New York Solar Power Grows 800% —PSC Streamlines Regs

New York built 800 MW of solar power in 5 years but
2,000 backlogged projects still await approval. 

Earlier this week, Governor Andrew Cuomo announced that New York state solar installations grew nearly 800% in five years. It took five years and nearly $1.5 billion in private investment to show how solar power can succeed in a northern state.

Beginning from a mere 9,000 projects installing 83.06 megawatts (MW) of solar installed in December, 2011, the Empire State’s solar capacity has grown almost 800% by December, 2016. Recent years saw the most activity with 242 MW installed in 2015 which grew the solar fleet to 638 MW. In 2016, 65,000 solar projects added another 105.65 to bring the year end total to 743.65 MW installed. Most solar power installations are located in the Mohawk Valley.

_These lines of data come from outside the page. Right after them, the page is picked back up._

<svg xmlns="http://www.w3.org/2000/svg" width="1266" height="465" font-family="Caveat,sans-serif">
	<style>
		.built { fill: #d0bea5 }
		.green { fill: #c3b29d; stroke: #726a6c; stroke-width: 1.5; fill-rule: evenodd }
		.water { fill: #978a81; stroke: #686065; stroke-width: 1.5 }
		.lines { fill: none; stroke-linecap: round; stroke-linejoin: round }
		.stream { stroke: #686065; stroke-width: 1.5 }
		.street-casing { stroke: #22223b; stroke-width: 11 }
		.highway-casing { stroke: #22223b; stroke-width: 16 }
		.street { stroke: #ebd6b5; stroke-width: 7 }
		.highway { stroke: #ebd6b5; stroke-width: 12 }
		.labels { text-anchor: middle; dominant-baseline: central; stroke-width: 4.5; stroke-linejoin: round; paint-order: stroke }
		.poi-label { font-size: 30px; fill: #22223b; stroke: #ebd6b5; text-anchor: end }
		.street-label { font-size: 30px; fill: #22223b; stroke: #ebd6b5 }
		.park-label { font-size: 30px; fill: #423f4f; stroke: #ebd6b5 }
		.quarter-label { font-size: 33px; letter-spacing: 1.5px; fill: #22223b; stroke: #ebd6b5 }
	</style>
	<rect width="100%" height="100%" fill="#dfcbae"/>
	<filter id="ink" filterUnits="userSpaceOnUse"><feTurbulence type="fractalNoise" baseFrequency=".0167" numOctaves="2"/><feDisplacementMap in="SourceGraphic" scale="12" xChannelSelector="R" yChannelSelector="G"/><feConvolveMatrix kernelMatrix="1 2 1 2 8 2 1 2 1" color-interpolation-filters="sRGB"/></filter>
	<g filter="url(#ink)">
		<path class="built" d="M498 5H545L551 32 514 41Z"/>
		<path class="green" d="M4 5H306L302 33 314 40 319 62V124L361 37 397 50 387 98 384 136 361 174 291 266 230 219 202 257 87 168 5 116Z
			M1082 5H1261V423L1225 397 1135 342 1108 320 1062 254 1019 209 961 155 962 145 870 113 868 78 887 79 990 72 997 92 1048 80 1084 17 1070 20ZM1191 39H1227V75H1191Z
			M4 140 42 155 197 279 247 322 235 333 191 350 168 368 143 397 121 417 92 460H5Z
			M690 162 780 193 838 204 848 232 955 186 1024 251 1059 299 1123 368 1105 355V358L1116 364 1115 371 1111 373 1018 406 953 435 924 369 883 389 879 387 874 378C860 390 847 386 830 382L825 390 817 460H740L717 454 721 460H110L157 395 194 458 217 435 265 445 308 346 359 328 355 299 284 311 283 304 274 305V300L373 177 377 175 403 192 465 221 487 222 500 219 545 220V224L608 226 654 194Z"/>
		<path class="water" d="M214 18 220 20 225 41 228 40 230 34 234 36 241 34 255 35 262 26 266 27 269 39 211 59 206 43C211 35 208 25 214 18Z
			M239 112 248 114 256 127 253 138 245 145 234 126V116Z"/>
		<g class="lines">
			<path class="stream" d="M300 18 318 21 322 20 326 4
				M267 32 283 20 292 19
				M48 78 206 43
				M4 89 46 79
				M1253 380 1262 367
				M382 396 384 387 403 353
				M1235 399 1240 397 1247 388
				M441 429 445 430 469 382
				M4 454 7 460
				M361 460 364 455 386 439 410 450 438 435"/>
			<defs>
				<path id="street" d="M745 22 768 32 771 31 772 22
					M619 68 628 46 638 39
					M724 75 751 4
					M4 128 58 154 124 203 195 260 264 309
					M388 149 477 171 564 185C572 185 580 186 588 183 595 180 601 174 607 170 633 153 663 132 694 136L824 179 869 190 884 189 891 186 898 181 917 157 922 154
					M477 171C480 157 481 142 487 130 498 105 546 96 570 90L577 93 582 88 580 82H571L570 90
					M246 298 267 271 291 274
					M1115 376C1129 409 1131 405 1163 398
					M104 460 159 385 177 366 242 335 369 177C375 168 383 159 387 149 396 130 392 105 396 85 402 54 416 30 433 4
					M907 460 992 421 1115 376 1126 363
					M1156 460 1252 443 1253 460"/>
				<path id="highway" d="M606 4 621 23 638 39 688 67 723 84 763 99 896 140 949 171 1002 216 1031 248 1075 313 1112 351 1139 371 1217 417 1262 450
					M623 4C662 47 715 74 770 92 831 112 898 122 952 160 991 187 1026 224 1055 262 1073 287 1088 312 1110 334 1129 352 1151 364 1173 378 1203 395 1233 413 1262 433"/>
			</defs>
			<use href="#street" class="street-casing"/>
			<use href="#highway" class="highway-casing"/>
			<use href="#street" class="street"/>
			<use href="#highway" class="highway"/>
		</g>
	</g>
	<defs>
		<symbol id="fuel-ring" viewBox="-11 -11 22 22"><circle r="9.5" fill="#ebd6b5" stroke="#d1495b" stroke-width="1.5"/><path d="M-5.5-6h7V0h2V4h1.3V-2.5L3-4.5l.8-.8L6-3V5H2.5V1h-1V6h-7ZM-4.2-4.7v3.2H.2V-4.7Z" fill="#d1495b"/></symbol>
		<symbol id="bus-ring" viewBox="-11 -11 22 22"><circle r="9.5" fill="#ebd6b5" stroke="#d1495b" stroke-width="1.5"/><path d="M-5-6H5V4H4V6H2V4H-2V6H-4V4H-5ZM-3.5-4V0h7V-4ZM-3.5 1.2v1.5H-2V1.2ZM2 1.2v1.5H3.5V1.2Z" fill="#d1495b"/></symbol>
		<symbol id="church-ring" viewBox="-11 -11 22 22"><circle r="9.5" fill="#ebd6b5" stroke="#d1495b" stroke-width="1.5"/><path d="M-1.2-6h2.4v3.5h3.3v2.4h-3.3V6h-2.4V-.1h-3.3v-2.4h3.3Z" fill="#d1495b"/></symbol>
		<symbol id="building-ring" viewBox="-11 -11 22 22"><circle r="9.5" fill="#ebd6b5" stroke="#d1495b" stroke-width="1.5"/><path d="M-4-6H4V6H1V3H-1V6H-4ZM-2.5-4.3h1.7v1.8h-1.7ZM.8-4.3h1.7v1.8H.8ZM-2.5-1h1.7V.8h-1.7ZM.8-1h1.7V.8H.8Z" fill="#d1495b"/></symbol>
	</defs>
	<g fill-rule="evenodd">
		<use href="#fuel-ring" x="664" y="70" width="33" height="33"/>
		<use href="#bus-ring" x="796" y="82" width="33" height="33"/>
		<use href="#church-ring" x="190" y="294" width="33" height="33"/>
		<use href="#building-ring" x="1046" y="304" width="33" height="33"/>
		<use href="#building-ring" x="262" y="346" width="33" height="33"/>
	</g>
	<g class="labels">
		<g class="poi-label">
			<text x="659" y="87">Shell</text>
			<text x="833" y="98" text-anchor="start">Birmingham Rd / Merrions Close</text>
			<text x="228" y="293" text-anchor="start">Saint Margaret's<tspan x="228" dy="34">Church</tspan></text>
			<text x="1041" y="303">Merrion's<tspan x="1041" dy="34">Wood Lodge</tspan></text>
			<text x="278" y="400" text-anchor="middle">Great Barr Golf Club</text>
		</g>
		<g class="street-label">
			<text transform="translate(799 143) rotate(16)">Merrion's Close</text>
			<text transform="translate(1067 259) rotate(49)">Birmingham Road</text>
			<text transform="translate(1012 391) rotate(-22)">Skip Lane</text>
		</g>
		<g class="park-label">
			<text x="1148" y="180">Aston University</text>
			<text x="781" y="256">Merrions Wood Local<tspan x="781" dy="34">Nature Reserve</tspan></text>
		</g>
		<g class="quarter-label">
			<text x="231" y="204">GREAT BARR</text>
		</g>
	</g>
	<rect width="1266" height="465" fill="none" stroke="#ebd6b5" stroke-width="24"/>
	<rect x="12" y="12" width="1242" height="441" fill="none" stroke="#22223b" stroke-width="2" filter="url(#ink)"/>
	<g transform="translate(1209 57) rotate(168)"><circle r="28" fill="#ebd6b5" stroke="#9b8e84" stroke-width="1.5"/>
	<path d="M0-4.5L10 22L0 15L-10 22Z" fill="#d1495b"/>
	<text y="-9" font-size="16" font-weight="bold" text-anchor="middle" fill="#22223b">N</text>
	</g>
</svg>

Governor Cuomo proclaimed that the state was “a national leader in clean energy”. While that does reflect the state’s laudable accomplishment, projects have only been tricking through the NY PSC approval process. In other state, solar is racing ahead. For example — Texas currently has only 556 MW of utility-scale installed solar capacity. But there’s an estimated 1,211 MW will come on-line with another 1,511 MW coming on-line in 2018.

Under NY-Sun Initiative, the plan is to build 3,000 MW for a self-sustaining, incentive-free solar market to serve New York electricity customers by 2023. The effort has created a backlog of 2,000 solar projects between 50 KW and 2 MW in 2015 waiting to be approved. The PSC recently streamlined the process for solar projects over 50 KW to interconnect to the grid. According to CUNY’s NYSolarMap.com, a little over 79 MW has been approved so far but not yet installed.